Job: Copy out the data that follows exactly, leaving out no line.

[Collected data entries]
───

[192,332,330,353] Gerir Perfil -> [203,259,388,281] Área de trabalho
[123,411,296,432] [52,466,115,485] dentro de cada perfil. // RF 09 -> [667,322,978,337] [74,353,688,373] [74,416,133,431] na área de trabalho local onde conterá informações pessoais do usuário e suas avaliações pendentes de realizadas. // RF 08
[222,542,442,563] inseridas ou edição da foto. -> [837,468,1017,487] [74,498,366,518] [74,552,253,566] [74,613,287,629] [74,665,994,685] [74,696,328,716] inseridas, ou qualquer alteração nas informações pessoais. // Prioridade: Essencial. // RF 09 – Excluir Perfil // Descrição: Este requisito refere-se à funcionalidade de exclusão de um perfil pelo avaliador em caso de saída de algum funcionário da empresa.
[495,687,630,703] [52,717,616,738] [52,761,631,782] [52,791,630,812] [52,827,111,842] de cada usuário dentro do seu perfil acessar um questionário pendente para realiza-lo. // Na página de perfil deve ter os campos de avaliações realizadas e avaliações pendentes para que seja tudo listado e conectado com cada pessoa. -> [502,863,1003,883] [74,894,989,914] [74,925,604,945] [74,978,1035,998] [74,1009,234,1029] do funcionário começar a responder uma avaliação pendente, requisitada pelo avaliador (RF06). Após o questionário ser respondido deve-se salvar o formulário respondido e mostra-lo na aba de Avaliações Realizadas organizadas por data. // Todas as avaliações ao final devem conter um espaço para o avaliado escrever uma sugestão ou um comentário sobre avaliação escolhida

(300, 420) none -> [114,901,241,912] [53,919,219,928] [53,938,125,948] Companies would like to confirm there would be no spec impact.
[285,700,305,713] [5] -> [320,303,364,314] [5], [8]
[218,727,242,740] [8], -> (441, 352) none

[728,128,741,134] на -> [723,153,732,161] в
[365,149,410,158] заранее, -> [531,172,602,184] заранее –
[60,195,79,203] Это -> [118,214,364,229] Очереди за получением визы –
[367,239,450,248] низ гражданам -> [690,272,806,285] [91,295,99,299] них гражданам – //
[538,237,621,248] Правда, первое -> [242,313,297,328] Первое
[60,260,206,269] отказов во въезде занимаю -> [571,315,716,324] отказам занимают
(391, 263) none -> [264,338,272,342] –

───

Your response:
[192,332,330,353] Gerir Perfil -> [203,259,388,281] Área de trabalho
[123,411,296,432] [52,466,115,485] dentro de cada perfil. // RF 09 -> [667,322,978,337] [74,353,688,373] [74,416,133,431] na área de trabalho local onde conterá informações pessoais do usuário e suas avaliações pendentes de realizadas. // RF 08
[222,542,442,563] inseridas ou edição da foto. -> [837,468,1017,487] [74,498,366,518] [74,552,253,566] [74,613,287,629] [74,665,994,685] [74,696,328,716] inseridas, ou qualquer alteração nas informações pessoais. // Prioridade: Essencial. // RF 09 – Excluir Perfil // Descrição: Este requisito refere-se à funcionalidade de exclusão de um perfil pelo avaliador em caso de saída de algum funcionário da empresa.
[495,687,630,703] [52,717,616,738] [52,761,631,782] [52,791,630,812] [52,827,111,842] de cada usuário dentro do seu perfil acessar um questionário pendente para realiza-lo. // Na página de perfil deve ter os campos de avaliações realizadas e avaliações pendentes para que seja tudo listado e conectado com cada pessoa. -> [502,863,1003,883] [74,894,989,914] [74,925,604,945] [74,978,1035,998] [74,1009,234,1029] do funcionário começar a responder uma avaliação pendente, requisitada pelo avaliador (RF06). Após o questionário ser respondido deve-se salvar o formulário respondido e mostra-lo na aba de Avaliações Realizadas organizadas por data. // Todas as avaliações ao final devem conter um espaço para o avaliado escrever uma sugestão ou um comentário sobre avaliação escolhida

(300, 420) none -> [114,901,241,912] [53,919,219,928] [53,938,125,948] Companies would like to confirm there would be no spec impact.
[285,700,305,713] [5] -> [320,303,364,314] [5], [8]
[218,727,242,740] [8], -> (441, 352) none

[728,128,741,134] на -> [723,153,732,161] в
[365,149,410,158] заранее, -> [531,172,602,184] заранее –
[60,195,79,203] Это -> [118,214,364,229] Очереди за получением визы –
[367,239,450,248] низ гражданам -> [690,272,806,285] [91,295,99,299] них гражданам – //
[538,237,621,248] Правда, первое -> [242,313,297,328] Первое
[60,260,206,269] отказов во въезде занимаю -> [571,315,716,324] отказам занимают
(391, 263) none -> [264,338,272,342] –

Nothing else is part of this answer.